Romantik Vokalensemble „Carpe Diem“ in Bersenbrück

Über verdienten Beifall freuten sich Pianist Thomas Reckmann und Hermann-Josef Suelmann (vorn, von links), während sich die übrigen Solisten mit ihren Blumensträußen dezent im Bersenbrücker Vokalensemble „Carpe Diem“ eingeordnet haben. Foto: Siegfried WistubaÜber verdienten Beifall freuten sich Pianist Thomas Reckmann und Hermann-Josef Suelmann (vorn, von links), während sich die übrigen Solisten mit ihren Blumensträußen dezent im Bersenbrücker Vokalensemble „Carpe Diem“ eingeordnet haben. Foto: Siegfried Wistuba

sw Bersenbrück. Hermann-Josef Suelmann hatte das Konzert des Vokalensembles „Carpe Diem“ unter das Thema „Werke der Romantik“ gestellt. Ein Rückblick in die heile Welt vergangener Zeiten als Kontrast zur Gegenwart, die weltweit von Kriegen, Auseinandersetzungen und Disharmonien überlagert wird. Ein herrlicher Anlass, sich den Klängen harmonischer Musik hinzugeben.

Als Hausherr fand der stellvertretende Schulleiter Falk Kuntze anerkennende Worte für den musikalischen Beitrag des Gymnasiums zur Bersenbrücker Kulturlandschaft, die auch über die Stadtgrenzen hinaus wirke.

Die Solisten Elisabeth Dopheide, Sopran, Christian Meyer-Perkhoff, Bariton, und Thomas Reckmann, Klavier, ergänzten das Bersenbrücker Vokalensemble.

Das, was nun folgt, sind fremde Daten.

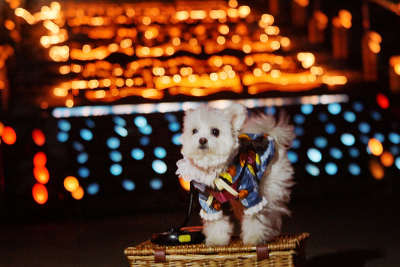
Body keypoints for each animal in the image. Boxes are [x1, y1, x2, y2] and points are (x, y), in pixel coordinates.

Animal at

Schon die Eröffnung des Konzerts versetzte die Besucher in Stimmung, ließ sie gar die Melodien mitsummen. „Ich weiß nicht, was soll es bedeuten“ von Friedrich Silcher verzauberte die Konzertbesucher. „Abschied vom Walde“ von Felix Mendelssohn-Bartholdy und „Der Mond ist aufgegangen“ nach J. A. P. Schulz trug ein optimal disponiertes Vokalensemble vor.

Als ersten Soloauftritt interpretiert Thomas Reckmann aus Osnabrück die „Klavierstücke Opus 118“ von Johannes Brahms. In drei Liedern aus der „Schönen Müllerin“ von Franz Schubert schildert Bariton Christian Meyer-Perkhoff, begleitet von Hermann-Josef Suelmann am Flügel Liebeskummer und Todessehnsucht. Seine kraftvolle warme Baritonstimme traf die Gefühlslage des abgewiesenen Liebenden.

In drei Duetten von Felix Mendelssohn-Bartholdy, Robert Schumann und Johannes Brahms präsentierten Elisabeth Dopheide und Christian Meyer-Perkhoff, begleitet von Thomas Reckmann, ihre Perfektion. Obwohl Dopheide mit leichter Indisposition angekündigt wurde, erstrahlte ihre Stimme glockenklar. Danach betrat wieder das Vokalensemble die Bühne, um zwei Lieder von Fanny Mendelssohn-Bartholdy zu interpretieren, unterstützt von Elisabeth Dopheide, Sopran, Nele und Sandra Wagner, Alt und Wienand Hülsmann, Tenor.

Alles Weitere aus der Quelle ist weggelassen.